June 27th, 2009: Over the past two weeks, my big effort has been to draft a project plan for the rest of my life. It's a list of tasks that I'd like to accomplish between now and after my death. The tasks are grouped into categories such as: Finances, Distribution of Property, After End-of-Life, Travel, etc. Some of these tasks are dependent on other tasks being started or completed. Many of the tasks are stand-alone events.
One of the task categories is: Moving into Maitri. A couple of months ago during dinner with my friends Bob, Bill, Eileen and Kirsten, the subject came up about me moving into Maitri. during the final stretch of my illness. As most of you know, I did bedside care at Maitri starting in 1988 when there was just one resident. I've been part of the institution's growth and evolution from the beginning. To say that I love the place is an understatement. I am very proud of the quality of care that has been provided there over the years, but particularly since the move to the current location at 401 Duboce St.

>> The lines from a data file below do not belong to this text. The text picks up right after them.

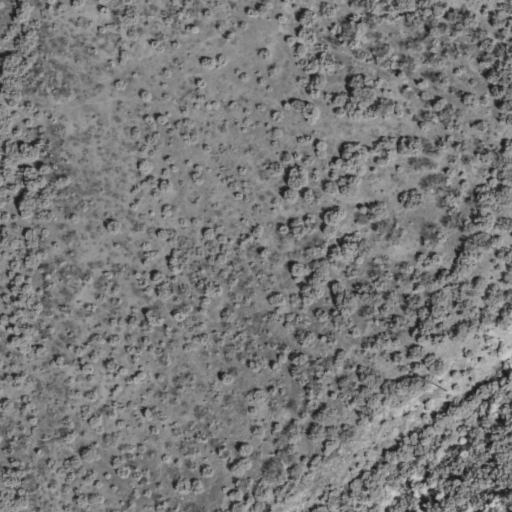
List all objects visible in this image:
power tower: (445, 391)
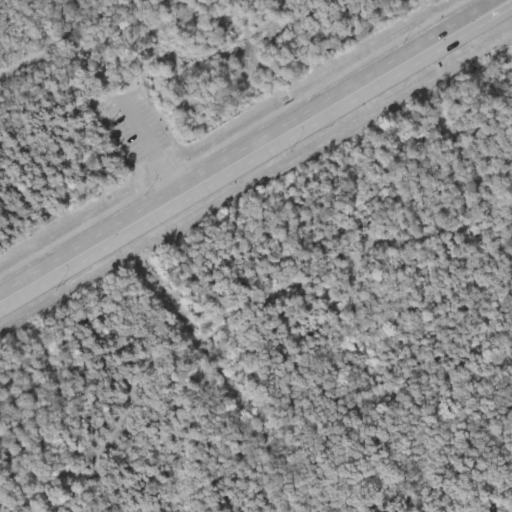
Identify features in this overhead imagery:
road: (153, 146)
road: (254, 151)
park: (256, 256)
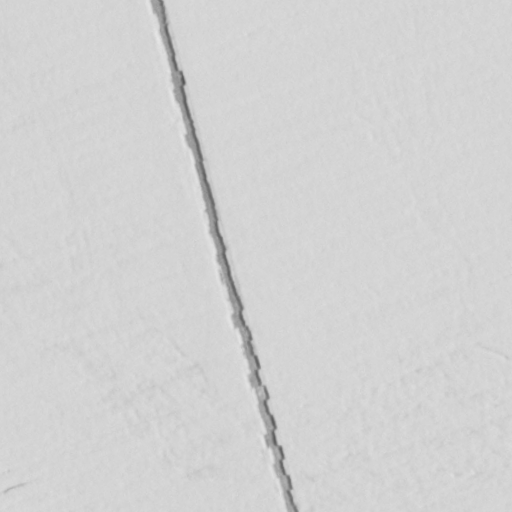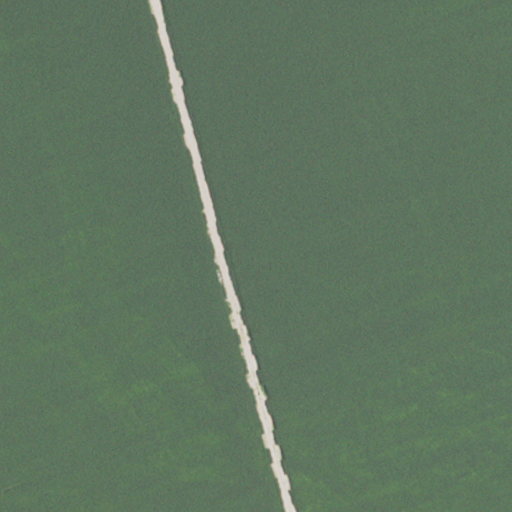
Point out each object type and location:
road: (220, 256)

I volunteered as an emotional support caregiver until 1995, then I took a year off from directly visiting with residents. Instead, I took care of the garden. In 1996, I joined the board as a member with a background in residential care. I've been on the board ever since, serving with the architectural planning committee as we developed the layout for the new Maitri. I've chaired the program committee, and been vice president and secretary at various times. In the past five years, I've delivered a pre-history of Maitri talk that I deliver to incoming groups of volunteers. In that presentation, I gather far-flung influences--the discovery of penicillin, the American teachings of Suzuki Roshi, the civil rights movement, gay rights, feminism, hippie values, the advent of the drug culture and the growth of the hospice movement--all of which have sourced Maitri as a unique and successful home for end-of-life care.

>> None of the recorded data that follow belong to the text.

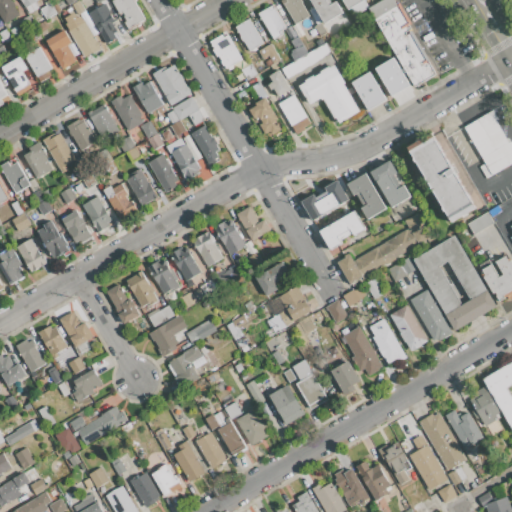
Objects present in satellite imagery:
building: (96, 0)
building: (70, 1)
building: (28, 4)
building: (29, 5)
building: (355, 5)
building: (355, 6)
building: (78, 7)
road: (444, 7)
building: (326, 9)
building: (326, 9)
building: (294, 10)
building: (296, 10)
building: (6, 11)
building: (7, 11)
building: (48, 11)
building: (128, 11)
building: (127, 12)
building: (271, 20)
building: (272, 21)
building: (103, 22)
building: (103, 24)
road: (422, 25)
building: (41, 27)
road: (495, 27)
building: (15, 31)
road: (440, 31)
building: (33, 33)
building: (81, 34)
building: (247, 34)
building: (248, 34)
building: (5, 35)
building: (84, 38)
building: (401, 39)
building: (402, 41)
building: (61, 48)
building: (61, 49)
building: (224, 50)
building: (225, 50)
building: (268, 53)
building: (307, 59)
road: (428, 59)
building: (38, 63)
building: (38, 64)
road: (114, 67)
building: (248, 71)
road: (464, 73)
building: (15, 75)
building: (16, 75)
building: (390, 76)
building: (391, 77)
building: (170, 83)
building: (171, 83)
building: (276, 83)
building: (278, 83)
building: (367, 90)
building: (367, 91)
building: (329, 93)
building: (330, 93)
building: (2, 94)
building: (146, 95)
building: (2, 96)
building: (147, 96)
road: (489, 102)
road: (459, 104)
building: (185, 108)
building: (127, 111)
building: (127, 111)
building: (185, 111)
building: (263, 111)
building: (293, 113)
building: (294, 113)
building: (172, 117)
building: (196, 117)
building: (264, 117)
building: (103, 121)
building: (102, 122)
building: (177, 127)
road: (391, 129)
building: (148, 130)
building: (80, 133)
building: (80, 134)
building: (155, 141)
building: (188, 141)
road: (242, 142)
building: (489, 143)
building: (489, 143)
building: (126, 144)
building: (206, 144)
building: (205, 145)
building: (58, 149)
building: (58, 150)
building: (182, 158)
building: (183, 158)
building: (37, 160)
building: (37, 160)
road: (473, 170)
building: (162, 172)
building: (162, 173)
building: (14, 176)
building: (18, 177)
building: (440, 177)
building: (440, 177)
building: (389, 183)
building: (389, 183)
building: (141, 186)
building: (140, 187)
building: (2, 195)
building: (3, 195)
building: (365, 195)
building: (366, 195)
building: (38, 196)
building: (67, 196)
building: (118, 200)
building: (119, 200)
building: (324, 200)
building: (325, 200)
building: (17, 207)
building: (24, 207)
building: (44, 207)
building: (96, 213)
building: (96, 213)
road: (498, 221)
building: (19, 222)
building: (21, 222)
building: (0, 223)
building: (479, 223)
building: (480, 223)
building: (251, 224)
building: (252, 224)
building: (511, 224)
building: (75, 227)
building: (76, 227)
building: (341, 229)
building: (341, 229)
building: (511, 234)
building: (228, 236)
building: (229, 236)
building: (52, 239)
building: (51, 240)
road: (129, 246)
building: (206, 248)
building: (207, 249)
building: (386, 249)
building: (425, 249)
building: (385, 250)
building: (29, 255)
building: (30, 255)
building: (184, 262)
building: (185, 263)
building: (11, 265)
building: (406, 265)
building: (10, 266)
building: (400, 269)
building: (395, 271)
building: (162, 276)
building: (163, 276)
building: (497, 276)
building: (270, 278)
building: (271, 278)
building: (500, 278)
building: (453, 282)
building: (453, 283)
building: (0, 287)
building: (373, 287)
building: (0, 288)
building: (141, 289)
building: (141, 290)
building: (349, 297)
building: (186, 299)
building: (121, 303)
building: (121, 304)
building: (248, 305)
building: (292, 305)
building: (287, 307)
building: (335, 311)
building: (336, 311)
building: (159, 315)
building: (430, 315)
building: (161, 316)
building: (429, 316)
building: (239, 321)
building: (304, 326)
road: (106, 327)
building: (407, 327)
building: (407, 327)
building: (75, 328)
building: (74, 329)
building: (199, 331)
building: (196, 335)
building: (166, 337)
building: (163, 338)
building: (51, 339)
building: (52, 339)
building: (386, 341)
building: (385, 342)
building: (332, 350)
building: (360, 351)
building: (361, 351)
building: (29, 354)
building: (30, 354)
building: (277, 357)
building: (76, 365)
building: (185, 366)
building: (184, 367)
building: (9, 370)
building: (10, 370)
building: (288, 375)
building: (55, 376)
building: (344, 376)
building: (345, 377)
building: (82, 381)
building: (307, 382)
building: (86, 384)
building: (307, 385)
building: (0, 388)
building: (502, 389)
building: (501, 390)
building: (253, 391)
building: (254, 392)
building: (222, 393)
building: (285, 404)
building: (286, 404)
building: (483, 406)
building: (485, 409)
building: (232, 410)
building: (46, 416)
building: (218, 417)
road: (356, 419)
building: (211, 421)
building: (102, 424)
building: (97, 425)
building: (254, 426)
building: (252, 427)
building: (463, 428)
building: (464, 428)
building: (68, 430)
building: (188, 432)
building: (225, 432)
building: (18, 433)
building: (19, 433)
building: (231, 438)
building: (1, 439)
building: (441, 440)
building: (441, 440)
building: (66, 441)
building: (163, 441)
building: (210, 450)
building: (210, 450)
building: (23, 457)
building: (24, 457)
building: (74, 460)
building: (186, 461)
building: (188, 462)
building: (395, 462)
building: (396, 463)
building: (425, 463)
building: (3, 464)
building: (4, 464)
building: (426, 464)
building: (118, 466)
building: (477, 468)
building: (97, 477)
building: (97, 477)
building: (454, 477)
building: (164, 479)
building: (373, 479)
building: (165, 480)
building: (374, 480)
building: (87, 483)
building: (14, 486)
building: (350, 486)
road: (484, 486)
building: (77, 487)
building: (349, 487)
building: (11, 488)
building: (144, 489)
building: (145, 489)
building: (445, 493)
building: (447, 493)
building: (328, 498)
building: (328, 498)
building: (119, 500)
building: (120, 501)
building: (87, 504)
building: (303, 504)
building: (304, 504)
building: (32, 505)
building: (34, 505)
building: (496, 505)
building: (498, 505)
road: (459, 507)
building: (96, 508)
building: (281, 509)
building: (283, 510)
building: (409, 511)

Because Maitri has always been dedicated to serving people with HIV, I have never thought of moving in there. However, it seems that 14 of the beds in the residence are mandated for people with HIV and the 15th bed does not have that condition. After that discussion at dinner, I imagined moving into Maitri and what a fine place that would be to receive care during my last days. I know the staff there, and I trust their skills. Also, I have always felt close to the residents, although I don't know them as closely now that I'm on the board. A month ago, after our board meeting, I had dinner with Tim Patriarca, the Executive Director. As I was about to bring up the subject of moving into Maitri, he said, "I hope you don't take this the wrong way, but have you thought about coming to Maitri toward the end of your illness?" I laughed and replied, "I was just going to bring up that subject." We talked. I told Tim how much I hope that I could move in. Tim said that there needed to be a careful search through the legal contracts with HOPWA (Housing Opportunity for People With AIDS) who provided our initial funding, but he thought that it could be possible.
On Thursday of this week, I received a phone call from Tim saying the the HOPWA team concluded that I would be able to stay at Maitri. Happily, this 15th bed isn't just for me. It can be given to others who want to be cared for at Maitri. Also, just because the bed is available doesn't mean I will move in. There may be someone else using that bed at the time I'm ready for admission. What the decision means is that I can legally move into Maitri if and when the bed is available.
I can't tell you what a relief it is to know that I will be taken care of during my last days by a community that I already know and love. The weight off my mind is huge. It wasn't until I woke up the following morning and hear the first though in my head, "I can move into Maitri!" that I realized how important this is in the whole trajectory of my illness. I am very, very grateful. It is truly a grace note for me in this already full Gay Pride Week.
A curious footnote: Several years ago, there was a calendar published with pictures of gardens in San Francisco. One of the gardens for a now-forgotten month was of the inner courtyard at Maitri which had been lavishly filled with petunias, black bamboo and other vigorous plants by Peter, one of the residents. I liked the picture so much that I took it out of the calendar and hung it at my desk at work. As I've moved around as a consultant, from Schwab, to Wells Fargo to PG&E, the picture of the garden has come with me. Sometimes I'm not aware of it for days on end. But it has been there for several years now, facing me as I work. In the many hundreds of times I've looked at that garden, it never occurred to me that it was my destination. Now, I understand differently.